**WHAT THE EXERCISE ASKS**
Copy each of the following items word for word, leaving out the pictures.

**RECORDS SHOWN**
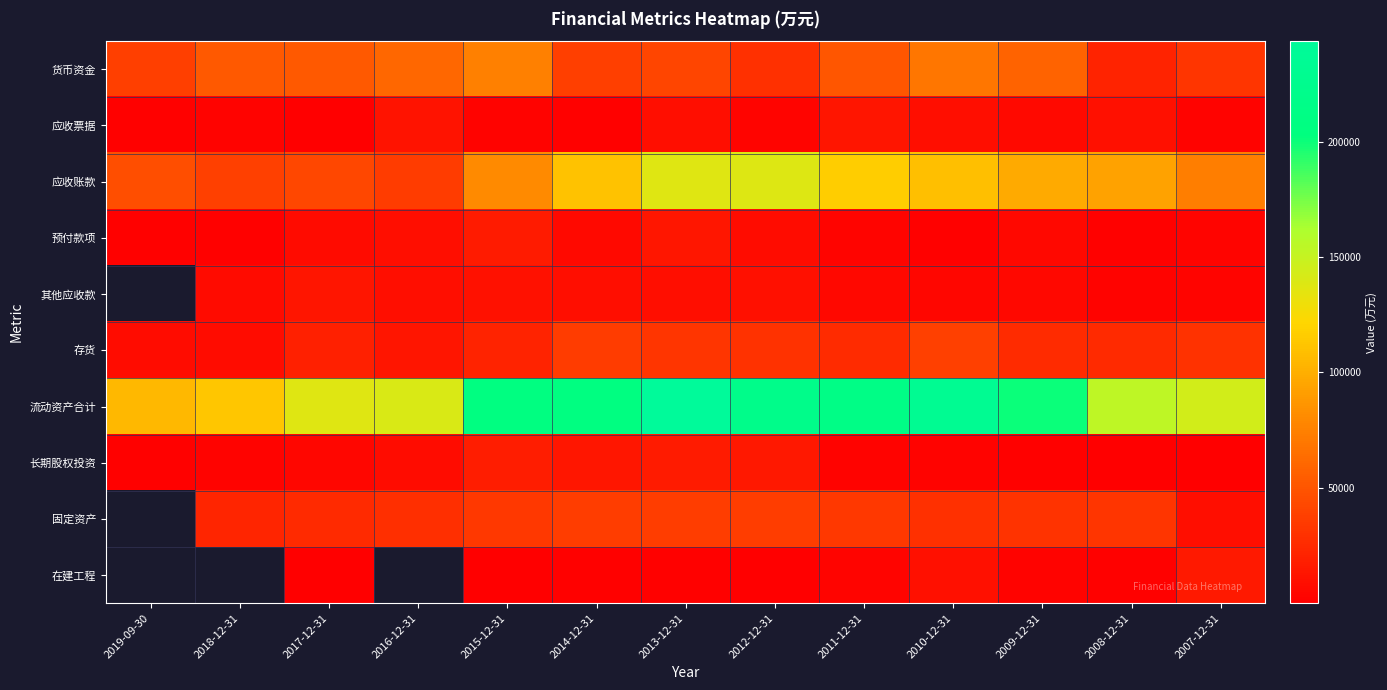

The 其他应收款 series shows 1981.0 at 2008-12-31. True or false?

True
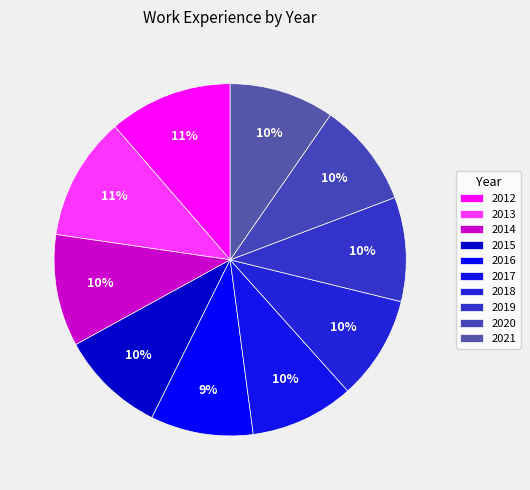

Does 2015 account for over 50% of the chart?

No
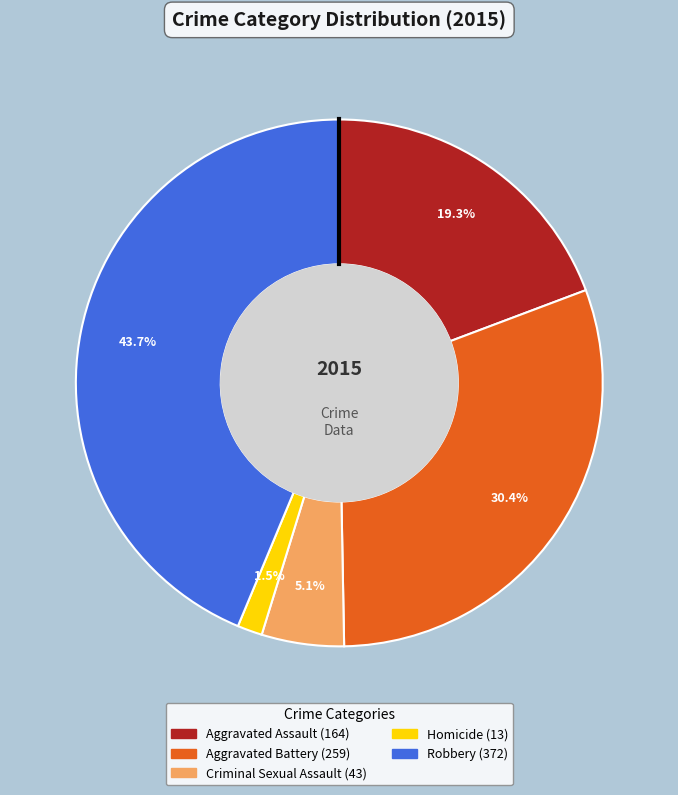

Which slice is the largest?

Robbery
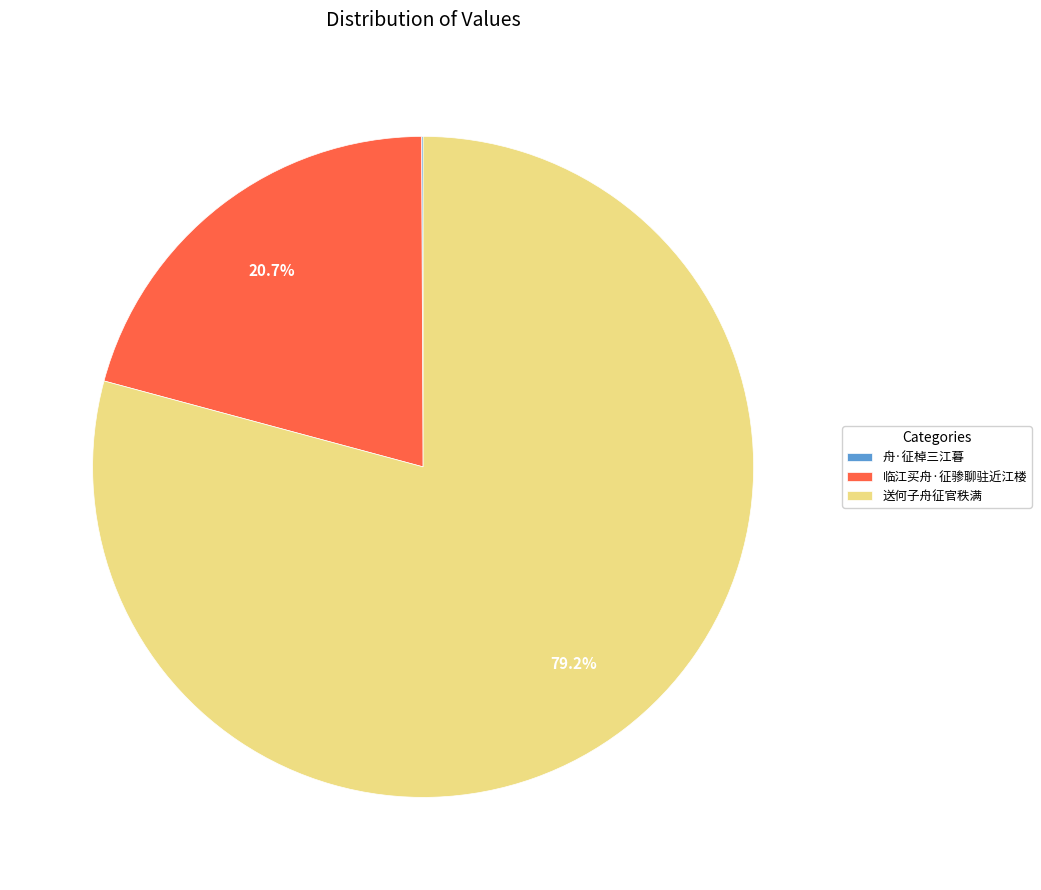

To the nearest percent, what percentage of the pie is 临江买舟·征骖聊驻近江楼?

21%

**RESPONSE AREA**
The 其他应收款 series shows 1981.0 at 2008-12-31. True or false?

True

Does 2015 account for over 50% of the chart?

No

Which slice is the largest?

Robbery

To the nearest percent, what percentage of the pie is 临江买舟·征骖聊驻近江楼?

21%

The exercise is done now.